Okinawa Diet: What Is It And What Are Its Health Benefits?
When we talk about the Okinawa diet, which is that very healthy diet that boosts life expectancy while reducing vulnerability to heart attacks, we normally refer to the traditional diet that started in the 1960s.
At the time and in the decades prior, the traditional Okinawa diet was truly healthy. It ideally consisted of 30 percent green and yellow vegetables. The traditional Okinawa diet only has 30 percent of the sugar and 15 percent of the grains consumed by the average Japanese.
The traditional Okinawa diet is low in calories and fat but high in carbs.
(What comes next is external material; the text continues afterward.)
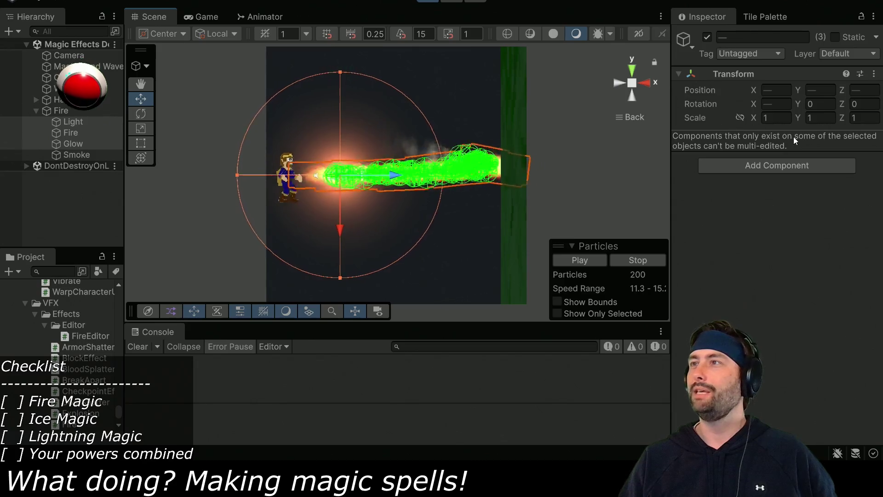
click(72, 133)
shift+click(74, 153)
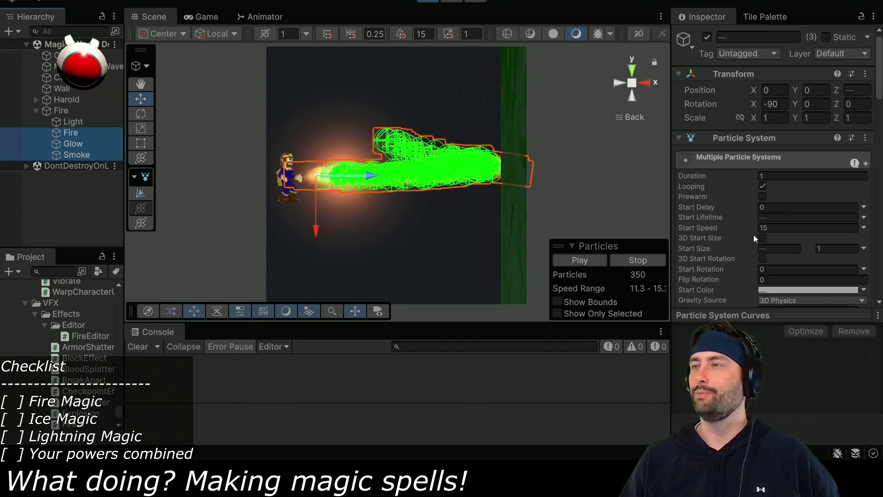
scroll(754, 236, down, 10)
It emphasizes vegetables and soy products taken with small amounts of noodles, rice, pork and fish.
In percentages, that’s 85 percent carbs, 9 percent protein and 6 percent fat, including 2 percent saturated fat.
The staple food in the Okinawa diet isn’t rice but the purple-fleshed Okinawan sweet potato. Unlike the Japanese that consume oodles of rice, the traditional Okinawa diet consists of smaller servings of rice.
The traditional diet also includes a small amount of fish (less than half a serving per day) but more in the way of soy and other legumes. Pork is highly valued but is eaten very rarely.
Studies have shown that an Okinawan reaching 100 years of age typically had a diet consistently averaging about one calorie per gram of food. This person also had a BMI of 20.4 in early adulthood and middle age.
The traditional Okinawa diet conferred high life expectancy and low mortality from cardiovascular disease and certain types of cancers. An American study released in 2007 showed that in 1995, an average Okinawan was 8 times less likely to die of coronary heart disease, 7 times less likely to die of prostate cancer, 6.5 times less likely to die of breast cancer and 2.5 times less likely to die of colon cancer compared to an average American of the same age.